Don’t squat on the toilet seat—it’s a bit gross and can be dangerous.


When we come across dirty and smelly toilet seats in public restrooms, we usually try to steer clear of them. However, in some cases, especially during emergencies, we may end up squatting.

But it turns out that squatting over a public toilet seat isn’t really good for you, and you might want to avoid doing it altogether.

Squatting directly over a toilet seat at a 90-degree angle can be bad for you. However, squatting low to the ground, like when you’re almost touching the ground in the woods, is not a problem.

Avoid squatting on a toilet seat, as it can be a bit gross and dangerous.

Dr. Olson explains that hovering over the toilet causes the pelvic floor muscles to engage when they should be relaxing. This can lead to incomplete emptying of the bladder.

Vopni adds that because the muscles aren’t fully relaxed, some people feel the need to push to urinate, which may contribute to the issue of pee on the seats. It becomes a cycle: dirty seats lead to squatting, and squatting may result in accidentally spraying the seat. This cycle can repeat itself.

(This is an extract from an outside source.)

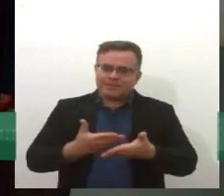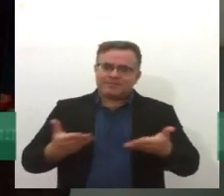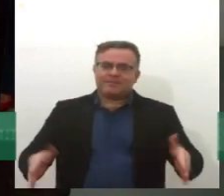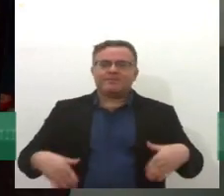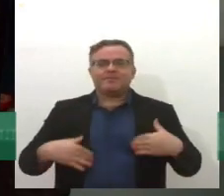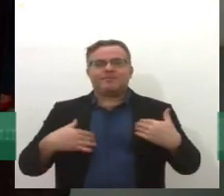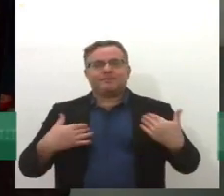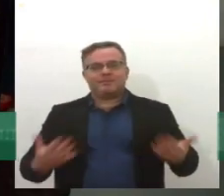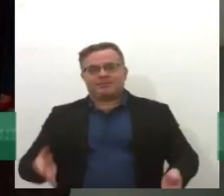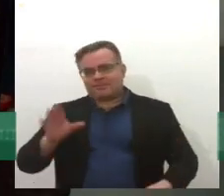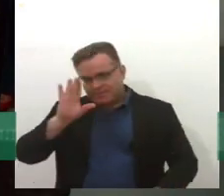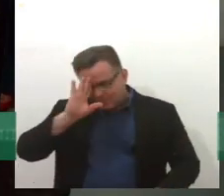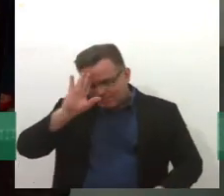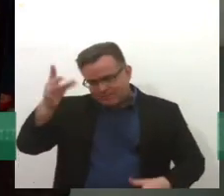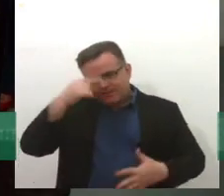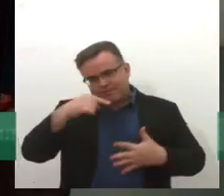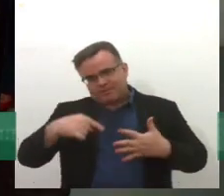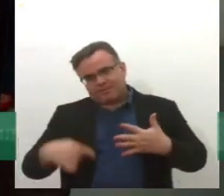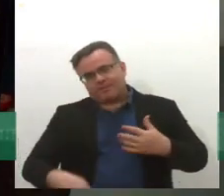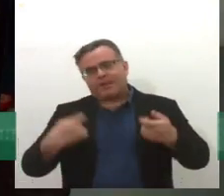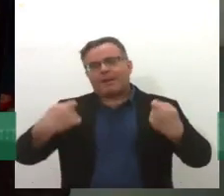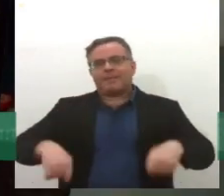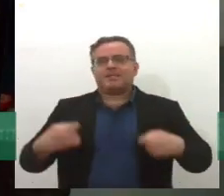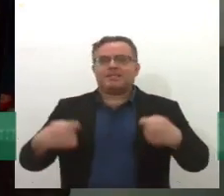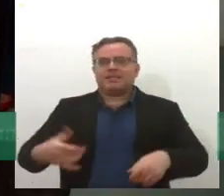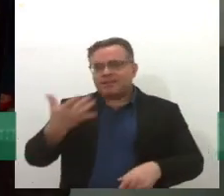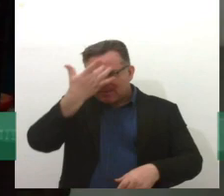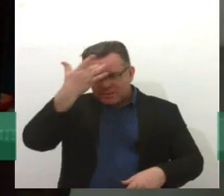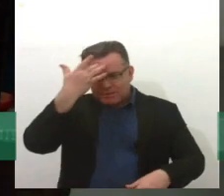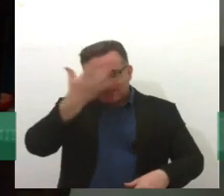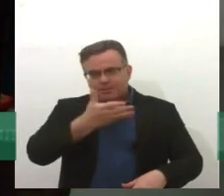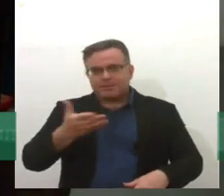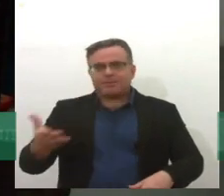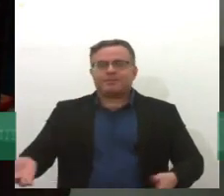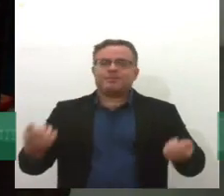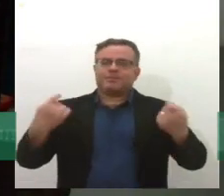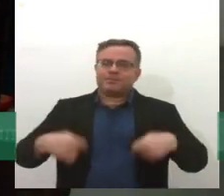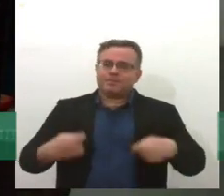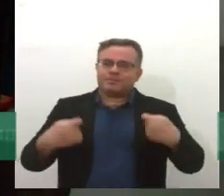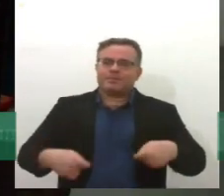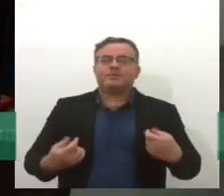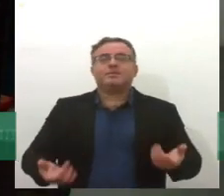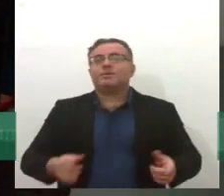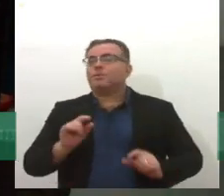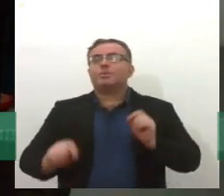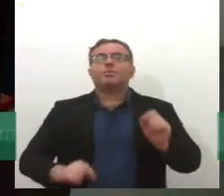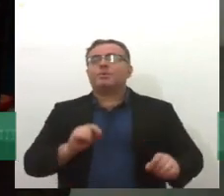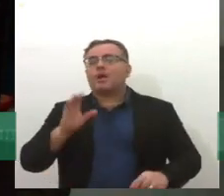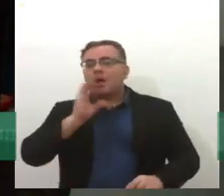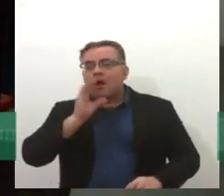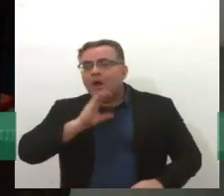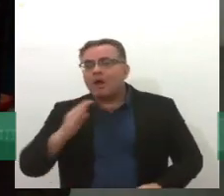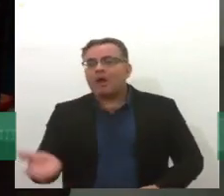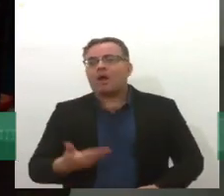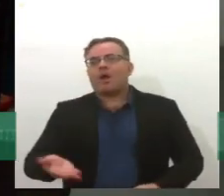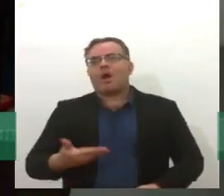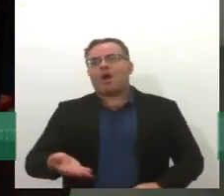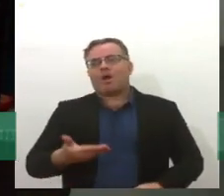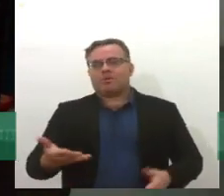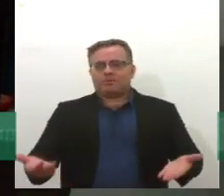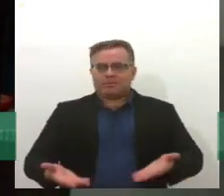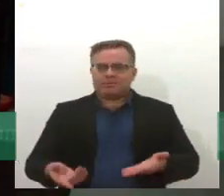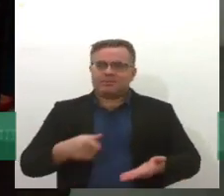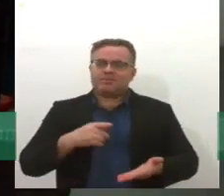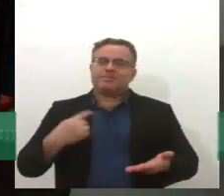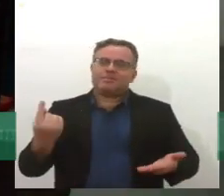Quais são as principais necessidades de saúde mental da população que precisam de soluções imediatas, visto principalmente que a gente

But the problems don’t stop there. Dr. Olson warns that chronically hovering and not fully emptying the bladder can lead to urinary urgency. This means you might feel a stronger, more sudden need to urinate and may not be able to hold it for very long. In some cases, chronic hovering could even result in a urinary tract infection (UTI).

In summary (TL;DR), squatting to pee may not fully empty your bladder, and doing it regularly can lead to long-term problems. The best way to urinate is by sitting down, preferably with a toilet seat cover for hygiene.